Ozone Hole makes Early Appearance in 2007
Ozone Hole makes Early Appearance in 2007
By Joshua S Hill
special to mongabay.com
August 28, 2007
The Antarctic ozone hole was discovered in 1985 by British scientists Joseph Farman, Brian Gardiner, and Jonathan Shanklin of the British Antarctic Survey. Though called a hole, it is rather a location in the ozone shield — a layer that keeps ultra-violet rays from affecting us directly — that is substantially lacking in ozone concentration.
According to NASA’s Ozone Hole Watch page, “The depth and size of the Antarctic ozone hole are governed by the temperature of the stratosphere and amount of sunlight reaching the South Polar Region.”
This hole, which grows in size towards the end of every year with the onset of the Southern Hemisphere’s summer months, has appeared earlier this year, provoking speculation as to whether the hole will grow larger than 2006’s record breaking size. Geir Braathen, a senior scientific officer with the WMO’s atmospheric research and environment programme, believes that the hole could reach as far north as the tip of South America.

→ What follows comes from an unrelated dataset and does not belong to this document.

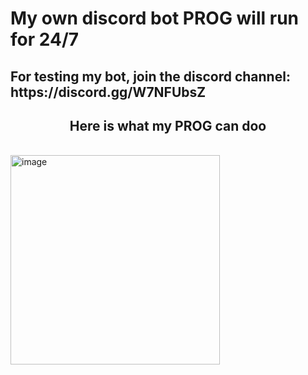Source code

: <h1>My own discord bot PROG will run for 24/7</h1>
<h2>For testing my bot, join the discord channel: https://discord.gg/W7NFUbsZ</h2>
<p align='center'><h2 align='center'>Here is what my PROG can doo</h2><br><img width="335" alt="image" src="https://user-images.githubusercontent.com/91727830/153740260-e5e9fb45-2750-4d27-bf47-dd248a6fd1f3.png"></p>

This still image is from an animation that zooms down to Antarctica and shows the daily ozone readings from July 1, 2005 to October 25,2005. Credit: NASA |
According to the World Meteorological Organization (WMO) — the United Nations weather agency — it will not be clear for several weeks as to whether it will exceed last year’s size, as the conditions of the gap are based on the weather conditions below it.
“It is still too early to give a definitive statement about the development of this year’s ozone hole and the degree of ozone loss that will occur. This will, to a large extent, depend on the meteorological conditions,” the Geneva-based agency said.
“Although ozone-depleting substances are now declining slowly, there is no sign that the Antarctic ozone hole is getting smaller,” it said in a report.
While use of ozone-depleting chlorofluorocarbons (CFCs) has dropped over the past several years, the WMO and the U.N. Environment Programme believe that it will not be until 2049 that the ozone levels return to pre-1980 levels over much of Europe, North America, Asia, Australasia, Latin America and Africa.
For Antarctica though, the home to the massive gap in the ozone layer of our atmosphere, the recovery of that ozone will probably last well in to the latter half of the century.